— Ну, тогда успехов, Семён! И намекни Бронштейну, что ему неплохо бы в комсомол заявление написать.
— Так уже, написал. Я ему рекомендацию подписал. Кстати, Макар Семёныч. Он велосипед подаренный, нам на завод передал, как "служебный". Мол, раз военные такие жмоты оказались, пусть он обществу послужит. И мы с этого велосипеда, или "байка", как Бронштейн говорит, все размеры сняли, и материал аккуратно исследовали, установили состав, подбираем наши, киевские аналоги. Конструкция у байка хороша, так что наперво, попробуем его скопировать, как говорит Бронштейн, "в ноль".
— Ладно, Семён, иди уж.
Глава 22. Макаров и Бронштейн обсуждают стратегию своих действий
Парой дней ранее.
— Обсудим прочитанное? — задал вопрос Бронштейн, отложив в сторону книгу, под заголовком "Утопия".
Сегодня у Матвея был "библиотечный день", посвящённый поиску нужных книг, кроме этого, с подачи пришельца Бронштейн, получив доступ к фондам центральной городской библиотеки, решил устранить свои "пробелы в идеологическом образовании".
— Как тебе книга? Как ты её понял? — вопросом на вопрос ответил Макаров.
— Смешанные чувства. Вот не нравится мне что-то в предложенной Мором модели общества. Чувствуется фальшь какая-то.
— Твои ощущения можно свести к следующему вопросу: — "а судьи там кто"? Основное недоверие у человека, умеющего думать и прожившего богатую событиями жизнь, вызывают изображённые Мором "начальники" Утопии. Лица, которым реально принадлежит власть в этом городе-государстве, фактически. Кто решает, как будут жить утопийцы.
— И это тоже, но не только. Меня например, раздражает в романе то, что "общество" вмешивается буквально во все стороны жизни гражданина. Даже пару тебе, мужа или жену — назначают.

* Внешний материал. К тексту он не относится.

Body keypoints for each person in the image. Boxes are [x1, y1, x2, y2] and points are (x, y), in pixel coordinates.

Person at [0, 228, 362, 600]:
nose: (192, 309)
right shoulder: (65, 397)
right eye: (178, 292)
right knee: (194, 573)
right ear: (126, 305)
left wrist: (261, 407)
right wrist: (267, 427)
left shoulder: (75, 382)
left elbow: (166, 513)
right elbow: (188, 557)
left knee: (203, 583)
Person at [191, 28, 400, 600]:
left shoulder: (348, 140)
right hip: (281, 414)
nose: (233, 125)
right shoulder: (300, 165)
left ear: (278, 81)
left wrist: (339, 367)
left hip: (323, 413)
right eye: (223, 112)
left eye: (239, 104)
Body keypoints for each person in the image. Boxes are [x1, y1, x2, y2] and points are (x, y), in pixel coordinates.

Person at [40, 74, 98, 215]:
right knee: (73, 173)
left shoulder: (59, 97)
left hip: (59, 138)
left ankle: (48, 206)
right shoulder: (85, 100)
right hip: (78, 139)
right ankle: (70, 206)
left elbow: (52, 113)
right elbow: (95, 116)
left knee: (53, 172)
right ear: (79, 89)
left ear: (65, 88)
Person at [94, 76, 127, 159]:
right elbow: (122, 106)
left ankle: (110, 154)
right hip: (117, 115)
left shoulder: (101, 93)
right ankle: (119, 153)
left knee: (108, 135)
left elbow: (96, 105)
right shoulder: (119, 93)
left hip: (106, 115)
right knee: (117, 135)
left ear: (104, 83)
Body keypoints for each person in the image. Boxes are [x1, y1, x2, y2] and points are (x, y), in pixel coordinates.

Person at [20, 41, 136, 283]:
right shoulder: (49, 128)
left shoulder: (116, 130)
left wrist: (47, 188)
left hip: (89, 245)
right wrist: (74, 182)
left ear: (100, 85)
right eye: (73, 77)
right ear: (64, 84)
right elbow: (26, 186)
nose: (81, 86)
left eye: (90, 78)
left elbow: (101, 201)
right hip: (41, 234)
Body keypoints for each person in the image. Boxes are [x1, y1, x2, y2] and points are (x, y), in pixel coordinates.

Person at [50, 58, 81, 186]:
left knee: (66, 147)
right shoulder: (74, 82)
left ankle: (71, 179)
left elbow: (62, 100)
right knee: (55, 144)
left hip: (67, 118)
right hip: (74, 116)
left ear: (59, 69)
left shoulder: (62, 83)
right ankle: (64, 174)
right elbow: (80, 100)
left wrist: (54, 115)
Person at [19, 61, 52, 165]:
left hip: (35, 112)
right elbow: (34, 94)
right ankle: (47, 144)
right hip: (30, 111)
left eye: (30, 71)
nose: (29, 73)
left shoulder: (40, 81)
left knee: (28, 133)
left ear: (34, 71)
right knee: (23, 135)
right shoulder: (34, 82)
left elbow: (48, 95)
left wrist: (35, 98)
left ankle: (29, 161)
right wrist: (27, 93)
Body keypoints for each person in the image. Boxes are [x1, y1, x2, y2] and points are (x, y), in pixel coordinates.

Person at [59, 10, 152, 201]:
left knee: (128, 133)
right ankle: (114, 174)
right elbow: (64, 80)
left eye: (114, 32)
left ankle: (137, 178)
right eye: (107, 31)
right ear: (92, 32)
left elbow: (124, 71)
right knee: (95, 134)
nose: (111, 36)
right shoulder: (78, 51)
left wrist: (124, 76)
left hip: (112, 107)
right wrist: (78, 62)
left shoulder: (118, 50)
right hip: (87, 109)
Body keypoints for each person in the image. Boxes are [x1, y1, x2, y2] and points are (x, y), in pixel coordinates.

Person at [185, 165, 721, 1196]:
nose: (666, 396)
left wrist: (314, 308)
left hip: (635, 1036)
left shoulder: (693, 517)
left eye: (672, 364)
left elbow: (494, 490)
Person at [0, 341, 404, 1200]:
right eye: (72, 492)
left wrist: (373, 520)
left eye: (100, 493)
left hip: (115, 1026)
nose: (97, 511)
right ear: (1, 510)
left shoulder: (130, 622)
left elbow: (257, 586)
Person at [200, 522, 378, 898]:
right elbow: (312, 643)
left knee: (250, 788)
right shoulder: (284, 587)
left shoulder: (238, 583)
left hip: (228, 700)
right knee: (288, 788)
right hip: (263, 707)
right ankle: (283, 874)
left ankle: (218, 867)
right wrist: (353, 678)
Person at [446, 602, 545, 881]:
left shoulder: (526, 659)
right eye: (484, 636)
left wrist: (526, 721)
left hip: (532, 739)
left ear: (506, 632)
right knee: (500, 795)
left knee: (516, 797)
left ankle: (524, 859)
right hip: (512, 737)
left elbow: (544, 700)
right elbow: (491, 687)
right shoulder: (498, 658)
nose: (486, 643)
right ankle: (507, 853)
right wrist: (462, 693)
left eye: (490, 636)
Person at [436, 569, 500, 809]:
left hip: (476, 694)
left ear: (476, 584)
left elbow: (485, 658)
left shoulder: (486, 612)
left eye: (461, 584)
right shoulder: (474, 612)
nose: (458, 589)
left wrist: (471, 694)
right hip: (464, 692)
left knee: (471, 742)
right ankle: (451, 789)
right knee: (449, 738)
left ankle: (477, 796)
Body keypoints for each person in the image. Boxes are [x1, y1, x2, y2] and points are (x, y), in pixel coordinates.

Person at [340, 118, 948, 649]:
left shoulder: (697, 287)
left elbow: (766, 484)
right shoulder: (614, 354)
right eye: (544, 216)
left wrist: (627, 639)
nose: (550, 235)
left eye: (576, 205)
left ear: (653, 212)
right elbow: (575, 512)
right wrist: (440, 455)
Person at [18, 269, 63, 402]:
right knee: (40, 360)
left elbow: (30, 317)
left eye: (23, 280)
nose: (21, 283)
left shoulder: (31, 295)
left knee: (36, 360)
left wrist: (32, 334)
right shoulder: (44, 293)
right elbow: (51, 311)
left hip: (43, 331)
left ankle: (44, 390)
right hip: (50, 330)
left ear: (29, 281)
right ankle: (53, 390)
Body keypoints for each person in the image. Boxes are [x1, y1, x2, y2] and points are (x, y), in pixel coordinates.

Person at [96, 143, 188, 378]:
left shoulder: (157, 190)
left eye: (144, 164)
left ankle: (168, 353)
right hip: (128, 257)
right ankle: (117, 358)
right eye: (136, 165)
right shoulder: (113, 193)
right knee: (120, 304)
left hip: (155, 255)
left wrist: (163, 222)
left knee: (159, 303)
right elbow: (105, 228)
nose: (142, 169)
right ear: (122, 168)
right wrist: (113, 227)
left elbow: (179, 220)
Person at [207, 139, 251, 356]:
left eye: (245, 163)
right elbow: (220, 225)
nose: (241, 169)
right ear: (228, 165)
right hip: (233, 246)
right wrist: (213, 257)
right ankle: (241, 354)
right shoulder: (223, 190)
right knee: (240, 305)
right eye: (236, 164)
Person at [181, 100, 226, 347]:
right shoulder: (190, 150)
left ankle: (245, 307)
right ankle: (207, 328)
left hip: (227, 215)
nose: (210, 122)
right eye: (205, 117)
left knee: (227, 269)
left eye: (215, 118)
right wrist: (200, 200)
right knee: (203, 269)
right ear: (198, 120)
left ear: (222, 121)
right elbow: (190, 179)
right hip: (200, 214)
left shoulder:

— Молодец. Тоже характерная особенность ранних утопий. Обычно эту разновидность контроля обосновывают необходимостью осуществлять "евгенику" и оздоравливать общество через рождение здоровых индивидуумов от здоровых родителей.
— Формально, как ты Макаров, говоришь, предложение правильное. В чём же подвох?
— А в том, что жизнь, реальная жизнь, богаче на каверзы, в отличии от выдуманных схем. Вдобавок уже есть исторический опыт, что "вырастает" из "утопийских" догм. Как опыт человечества, так и живого мира планеты Земля.
— Объясни. Не понимаю, что ты имеешь в виду. Или ты говоришь о социобиологии? Социальном дарвинизме, который будет мешать создать подобное общество.
— Вот как раз "социальный дарвинизм", при некоторой изощрённости, можно обойти. Просто общество с реализованными описанными в Утопии принципами, рождает на практике нечто иное, чем надеялись. Впрочем, те, кто понимают суть происходящего, как раз и пользуются энтузиазмом "утопистов" в своих целях.
— Подожди, Макаров. Я так тебя понял, что БЫЛИ попытки построить "Утопию"?!
— Угу. Самая успешная — "Утопия", построенная на территории нынешнего Парагвая отцами… иезуитами! Этот их эксперимент, по созданию "редукций" — в буквальном смысле реализаций идей другого утописта — Томмазо Кампанеллы, который кстати, был монахом и причастен Ордену, оказался, если брать за критерий время существования созданных общин, успешнее СОВЕТСКОГО ПРОЕКТА!!! СССР просуществовал 70 лет, а "парагвайский" "Город Солнца" — 200!!!
— Ох, ничего же себе! Я об этом впервые слышу! Неужели правда, и такое было, и почему о них тогда ничего не известо? Почему большевики этот пример, если его замалчивали буржуи, не приводят? Это же целых двести лет опыта построения общества, кардинально отличного от уже известных! Да Маркс и Энгельс обязаны были подобно Чарльзу Дарвину совершить экспедицию в Южную Америку, для изучения "парагвайского опыта"! Почему же я узнаю о нём от тебя?!
— Действительно, почему? Попытаемся восстановить ход мысли Маркса, который просто НЕ МОГ не знать об этом опыте. Самое первое, что приходит в голову — иезуиты приобрели стараниями раскольников-протестантов очень мрачную репутацию, и психологически Карл отбрасывал мысли о том, что этот опыт может быть ему хоть чем-то ценен. Скорее всего, он считал, что это были поселения чисто религиозного толка, в которых было много клерикального, но ничего — социалистического и тем более коммунистического.
— А второе, что приходит в голову? — спросил Бронштейн.
— Что Маркс и Энгельс в реальности работали на чьи-то интересы. Кого-то, кто и оплачивал их существование. Даже если сами Маркс и Энгельс об этом не подозревали.